Fact check: Kamala Harris blamed Trump for the recession. Is she right?
Kamala Harris says the nation’s worst recession in decades is due to President Donald Trump’s mishandling of the COVID-19 pandemic.
Mainstream economists disagree with the California senator, who is scheduled to give her acceptance speech as the Democrats’ vice presidential nominee to the party convention Wednesday night.
“The president’s mismanagement of the pandemic has plunged us into the worst economic crisis since the Great Depression,” Harris said last week when she accepted Democratic presidential nominee Joe Biden’s offer to join his ticket.
But Garrett Watson, senior policy analyst at the nonpartisan Tax Foundation, said Tuesday that “the economic downturn was driven primarily by the pandemic and associated public health response, which no one individual was responsible for.”
And, said Richard Prisinzano, director of policy analysis at the nonpartisan Penn Wharton Business Model, “I don’t think it’s fair to put the economy on Trump or the governors.” Governors, including California’s Gavin Newsom, were often those issuing stay at home orders that stymied the economy.

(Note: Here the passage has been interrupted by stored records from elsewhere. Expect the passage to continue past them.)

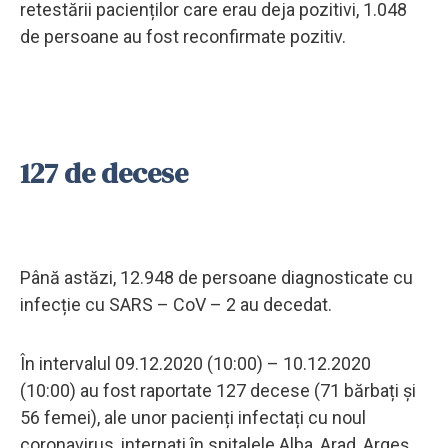
retestării pacienților care erau deja pozitivi, 1.048
de persoane au fost reconfirmate pozitiv.
127 de decese
Până astăzi, 12.948 de persoane diagnosticate cu
infecție cu SARS – CoV – 2 au decedat.
În intervalul 09.12.2020 (10:00) – 10.12.2020
(10:00) au fost raportate 127 decese (71 bărbați și
56 femei), ale unor pacienți infectați cu noul
coronavirus, internați în spitalele Alba, Arad, Argeș,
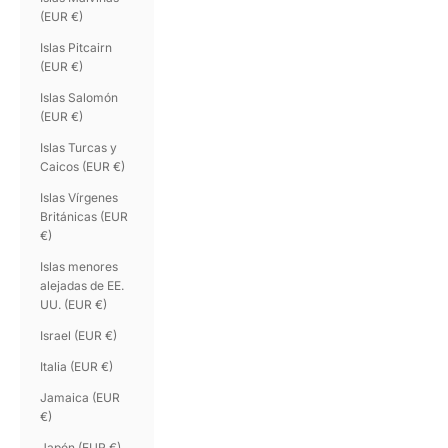
(EUR €)
Islas Pitcairn
(EUR €)
Islas Salomón
(EUR €)
Islas Turcas y
Caicos (EUR €)
Islas Vírgenes
Británicas (EUR
€)
Islas menores
alejadas de EE.
UU. (EUR €)
Israel (EUR €)
Italia (EUR €)
Jamaica (EUR
€)
Japón (EUR €)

Trump’s handling of the pandemic has been widely criticized by Republicans and Democrats. As the pandemic began shutting down the economy March 11, he told the nation that the risk of getting the virus was “very very low.” As of Tuesday, the Centers for Disease Control reports 5.4 million cases in the U.S. and 169,870 deaths.

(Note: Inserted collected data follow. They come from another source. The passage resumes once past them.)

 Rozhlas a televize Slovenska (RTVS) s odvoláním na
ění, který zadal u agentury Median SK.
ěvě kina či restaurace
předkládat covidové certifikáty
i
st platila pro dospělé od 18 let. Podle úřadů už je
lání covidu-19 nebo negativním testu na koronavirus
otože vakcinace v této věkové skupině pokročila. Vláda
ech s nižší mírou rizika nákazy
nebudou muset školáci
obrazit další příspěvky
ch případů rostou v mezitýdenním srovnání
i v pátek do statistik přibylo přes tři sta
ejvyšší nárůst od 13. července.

Trump also said that night, “This is not a financial crisis, this is just a temporary moment of time that we will overcome together as a nation and as a world.”

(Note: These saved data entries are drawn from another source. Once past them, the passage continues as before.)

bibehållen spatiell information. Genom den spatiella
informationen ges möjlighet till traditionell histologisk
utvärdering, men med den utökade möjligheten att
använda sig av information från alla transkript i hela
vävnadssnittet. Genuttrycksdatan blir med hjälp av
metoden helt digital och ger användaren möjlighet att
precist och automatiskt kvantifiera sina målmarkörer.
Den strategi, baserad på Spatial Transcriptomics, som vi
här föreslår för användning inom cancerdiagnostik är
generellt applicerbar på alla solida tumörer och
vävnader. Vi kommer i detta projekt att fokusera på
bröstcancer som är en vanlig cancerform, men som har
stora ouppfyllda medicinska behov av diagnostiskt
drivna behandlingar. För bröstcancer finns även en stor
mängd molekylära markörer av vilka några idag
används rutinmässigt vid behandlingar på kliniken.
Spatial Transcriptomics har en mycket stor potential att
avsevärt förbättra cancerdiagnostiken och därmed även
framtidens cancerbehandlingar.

Today, there is general agreement among independent economists on the causes of the recession, and it’s not Trump. “This is kind of self-imposed,” said Prisinzano. Extraordinary steps were taken because officials did not want people engaging with others.
The arbiter of recessions is the nonpartisan National Bureau of Economic Research’s Business Cycle Dating Committee. Robert Hall, senior fellow at the Hoover Institution at Stanford University, chairs the panel that reported in June on current economic conditions. The eight members participating included three from the University of California at Berkeley.
The committee found “the pandemic and the public health response have resulted in a downturn with different characteristics and dynamics than prior recessions.’’
As a result, “it concluded that the unprecedented magnitude of the decline in employment and production, and its broad reach across the entire economy, warrants the designation of this episode as a recession, even if it turns out to be briefer than earlier contractions.”
Nowhere in its June 8 statement describing its findings was Trump or his administration mentioned.
The seasonally adjusted Gross Domestic Product, the value of the nation’s goods and services, plunged at an annual rate of 32.9% in the second quarter of this year after dropping 5% in the first quarter.
Many economists thought the second quarter could have been even worse, but federal economic relief plans supported by the White House and congressional Democrats helped ease the pain.